> _REQUEST_: From the records below, transcribe only the lines running from the one with "Rolle als relevanter" through the one with "Konsumierens vorgestellt haben.". Keep both of those end lines.

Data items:
▬▬▬▬▬▬
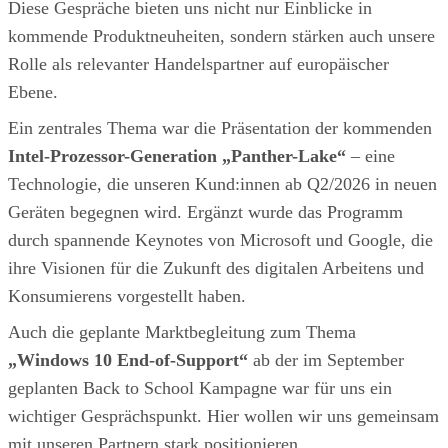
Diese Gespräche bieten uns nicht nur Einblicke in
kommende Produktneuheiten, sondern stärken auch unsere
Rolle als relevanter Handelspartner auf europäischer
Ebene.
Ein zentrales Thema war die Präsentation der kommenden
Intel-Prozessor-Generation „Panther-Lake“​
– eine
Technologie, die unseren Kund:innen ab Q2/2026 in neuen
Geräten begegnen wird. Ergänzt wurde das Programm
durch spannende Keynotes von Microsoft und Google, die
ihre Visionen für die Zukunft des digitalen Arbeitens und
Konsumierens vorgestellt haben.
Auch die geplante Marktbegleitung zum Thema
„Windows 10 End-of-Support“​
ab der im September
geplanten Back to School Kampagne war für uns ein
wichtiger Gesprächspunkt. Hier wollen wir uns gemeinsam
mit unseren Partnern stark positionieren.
▬▬▬▬▬▬
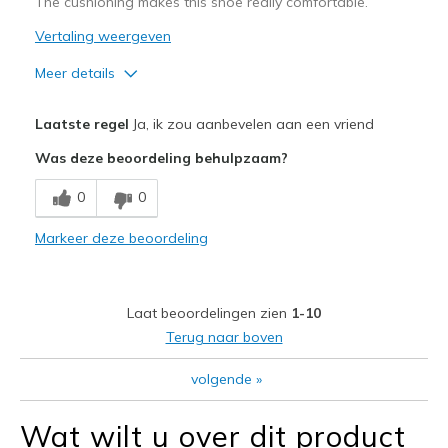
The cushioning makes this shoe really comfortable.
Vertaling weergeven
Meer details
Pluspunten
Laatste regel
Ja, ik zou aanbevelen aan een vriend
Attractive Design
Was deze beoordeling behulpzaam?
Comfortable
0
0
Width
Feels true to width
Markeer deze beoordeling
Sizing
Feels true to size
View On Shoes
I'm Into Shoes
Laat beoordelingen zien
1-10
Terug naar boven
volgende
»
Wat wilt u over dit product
▬▬▬▬▬▬
> _EXERCISE RESPONSE_:
Rolle als relevanter Handelspartner auf europäischer
Ebene.
Ein zentrales Thema war die Präsentation der kommenden
Intel-Prozessor-Generation „Panther-Lake“​
– eine
Technologie, die unseren Kund:innen ab Q2/2026 in neuen
Geräten begegnen wird. Ergänzt wurde das Programm
durch spannende Keynotes von Microsoft und Google, die
ihre Visionen für die Zukunft des digitalen Arbeitens und
Konsumierens vorgestellt haben.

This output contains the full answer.